On July 13, 2011, Lasn and Adbusters posted
an “Occupy Wall Street” call-to-action
recruiting
“redeemers,
rebels and radicals” to join a mass protest movement “against the
greatest corrupter
of our democracy: Wall Street, the financial Gomorrah of America.”
According
to Lasn and Adbusters,
“Tahrir succeeded in large part because the people of Egypt made a
straightforward ultimatum—that
Mubarak must go—over
and over again until they won.” Following that model, Adbusters
instructed its recruits to likewise “incessantly
repeat
one simple demand in a plurality of voices.” But that demand,
explained
an Adbusters communique to
“radicals
and utopian dreamers,”
would have to be carefully worded so as to conceal its deeper
motives:
“Strategically
speaking,
there is a very real danger that if we naively put our cards on the
table and rally around the 'overthrow of capitalism' or some equally
outworn utopian slogan, then our Tahrir
moment
will quickly fizzle into another inconsequential ultra-lefty
spectacle soon forgotten.”
To
guard against this possibility, Lasn knew
that his organization would need to articulate “a deceptively
simple Trojan Horse demand” that was “so specific and doable”

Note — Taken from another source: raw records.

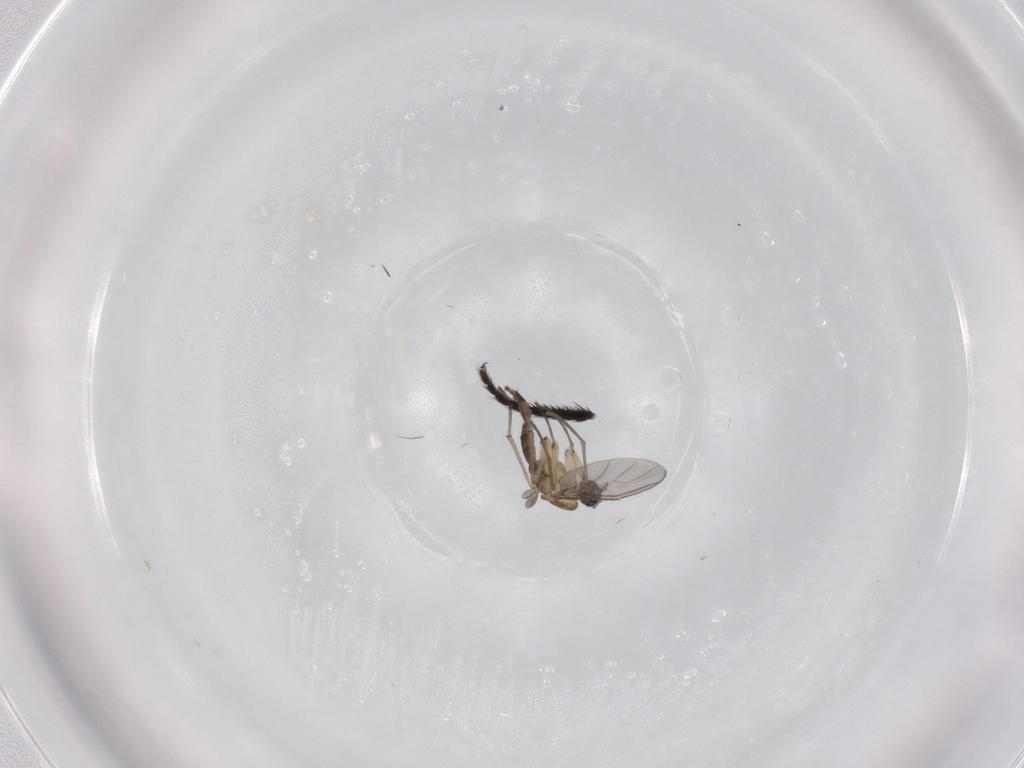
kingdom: Animalia
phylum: Arthropoda
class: Insecta
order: Diptera
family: Sciaridae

that it would be “impossible for President
Obama
to ignore.” Soon thereafter, under the slogan “Democracy Not
Corporatocracy,” Adbusters demanded
that Obama “ordain a Presidential Commission tasked with ending the
influence money has over our representatives in Washington.”
Lasn's
“Trojan Horse” tactic adheres faithfully to the methods of the
famed community organizer Saul
Alinsky, whose
preferred brand of revolution was a slow, patient process of
incremental, rather than sudden, transformation. As author Stanley
Kurtz explains, Alinsky “was smart enough to avoid Marxist language
in public.... Instead of calling for the overthrow of the
bourgeoisie, [he] and his followers talk about 'confronting power.'
Instead of advocating socialist revolution, they demand 'radical
social change.' Instead of demanding attacks on capitalists, they go
after 'targets' or 'enemies.'”
While
Lasn concedes
that every popular movement faces the “danger” that its idealistic
leaders may eventually “turn into monsters,” he nonetheless said in 2011: “it’s very important for us to win, and [to] worry about how
badly we behave later—right
now we need to pull
the current monster down.”
After Mayor Michael Bloomberg evicted the OWS protesters from New York's Zuccotti Park in November 2011, Lasn stated that "Bloomberg’s shock-troop assault has stiffened our resolve and ushered in a new phase of our movement." Added Lasn:
"The people’s assemblies will continue with or without winter
encampments. What will be new is the marked escalation of surprise,
playful, precision disruptions—rush-hour flash mobs, bank occupations,
'occupy squads' and edgy theatrics.... We will regroup, lick our wounds,
brainstorm and network all winter. We will build momentum for a
full-spectrum counterattack when the crocuses bloom next spring."